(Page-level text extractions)
▼▼▼

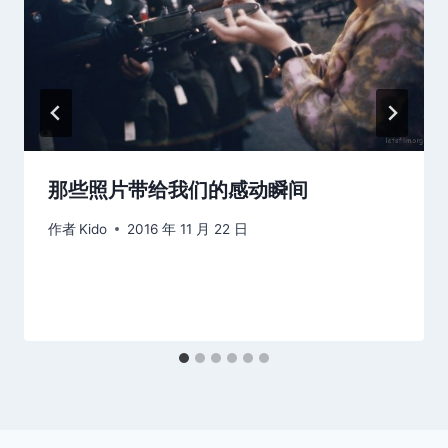
那些照片带给我们的感动瞬间
作者
Kido
2016 年 11 月 22 日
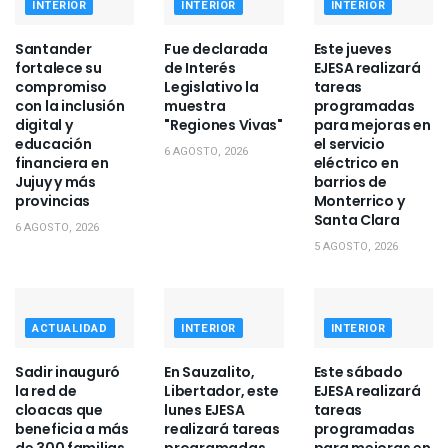
INTERIOR
INTERIOR
INTERIOR
Santander
Fue declarada
Este jueves
fortalece su
de Interés
EJESA realizará
compromiso
Legislativo la
tareas
con la inclusión
muestra
programadas
digital y
"Regiones Vivas"
para mejoras en
educación
el servicio
6 AGOSTO, 2026
financiera en
eléctrico en
Jujuy y más
barrios de
provincias
Monterrico y
Santa Clara
6 AGOSTO, 2026
5 AGOSTO, 2026
ACTUALIDAD
INTERIOR
INTERIOR
Sadir inauguró
En Sauzalito,
Este sábado
la red de
Libertador, este
EJESA realizará
cloacas que
lunes EJESA
tareas
beneficia a más
realizará tareas
programadas
de 300 familias
programadas
para mejoras en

▲▲▲

WORK INSTRUCTION:
Produce a word-for-word copy of the records, omitting all images.

FINAL ANSWER:
那些照片带给我们的感动瞬间
作者
Kido
2016 年 11 月 22 日
INTERIOR
INTERIOR
INTERIOR
Santander
Fue declarada
Este jueves
fortalece su
de Interés
EJESA realizará
compromiso
Legislativo la
tareas
con la inclusión
muestra
programadas
digital y
"Regiones Vivas"
para mejoras en
educación
el servicio
6 AGOSTO, 2026
financiera en
eléctrico en
Jujuy y más
barrios de
provincias
Monterrico y
Santa Clara
6 AGOSTO, 2026
5 AGOSTO, 2026
ACTUALIDAD
INTERIOR
INTERIOR
Sadir inauguró
En Sauzalito,
Este sábado
la red de
Libertador, este
EJESA realizará
cloacas que
lunes EJESA
tareas
beneficia a más
realizará tareas
programadas
de 300 familias
programadas
para mejoras en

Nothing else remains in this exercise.